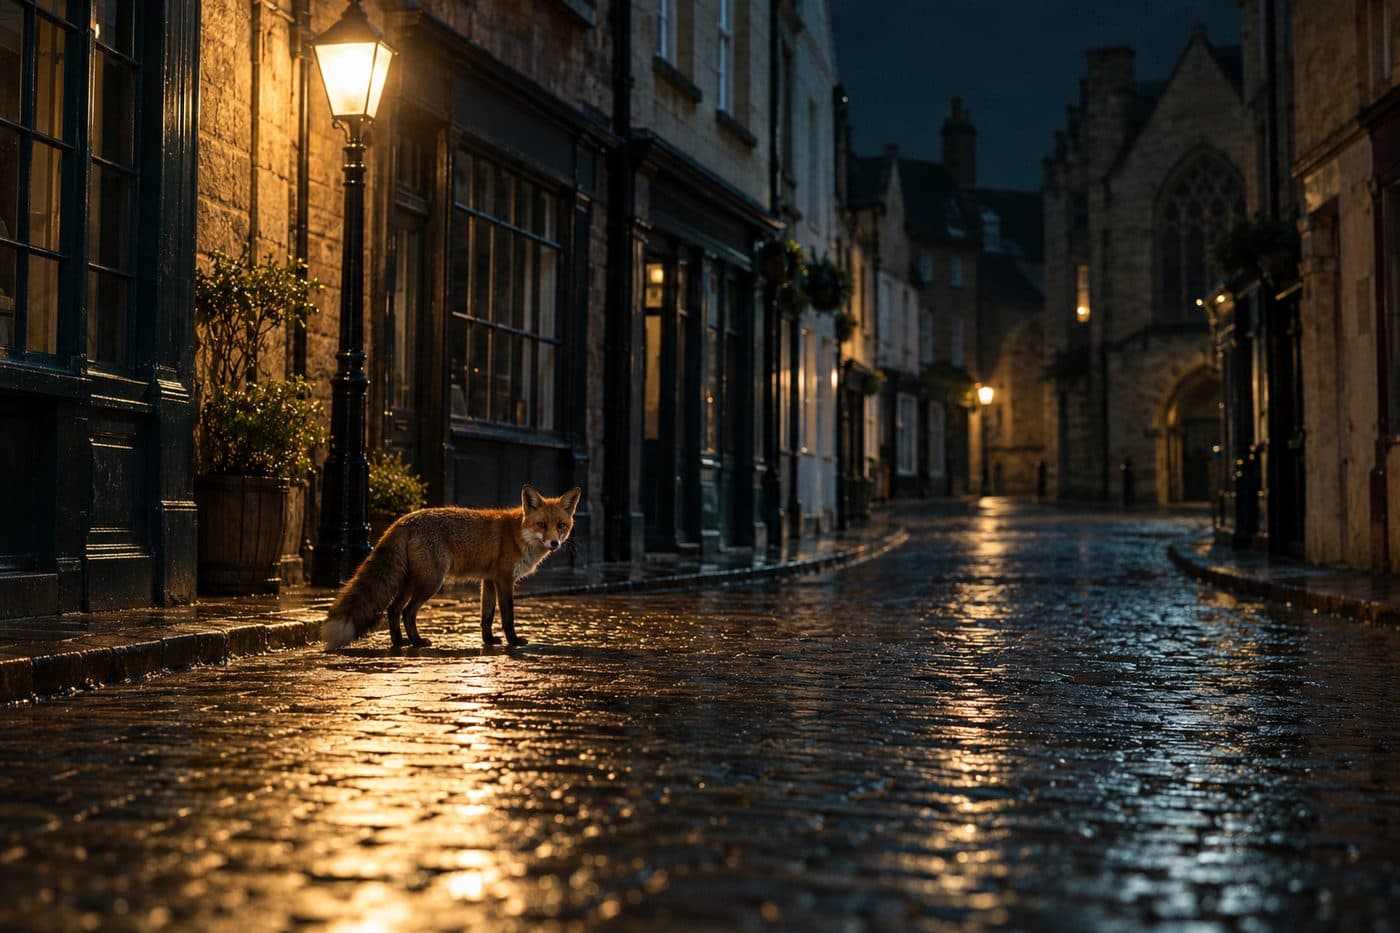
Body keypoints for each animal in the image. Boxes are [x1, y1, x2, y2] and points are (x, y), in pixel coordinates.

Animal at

========================

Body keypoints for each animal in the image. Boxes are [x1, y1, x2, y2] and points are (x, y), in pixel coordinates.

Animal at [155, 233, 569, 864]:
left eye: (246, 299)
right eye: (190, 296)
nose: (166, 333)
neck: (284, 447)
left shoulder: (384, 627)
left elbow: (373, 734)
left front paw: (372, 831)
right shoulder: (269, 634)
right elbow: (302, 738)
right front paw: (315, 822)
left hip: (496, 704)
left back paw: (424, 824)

========================

> _About this exercise_
Of all the entries above, repeat only the lines from the line that has "right elbow: (302, 738)" to the line that has "left back paw: (424, 824)", both lines included, exactly.

> _Response area_
right elbow: (302, 738)
right front paw: (315, 822)
left hip: (496, 704)
left back paw: (424, 824)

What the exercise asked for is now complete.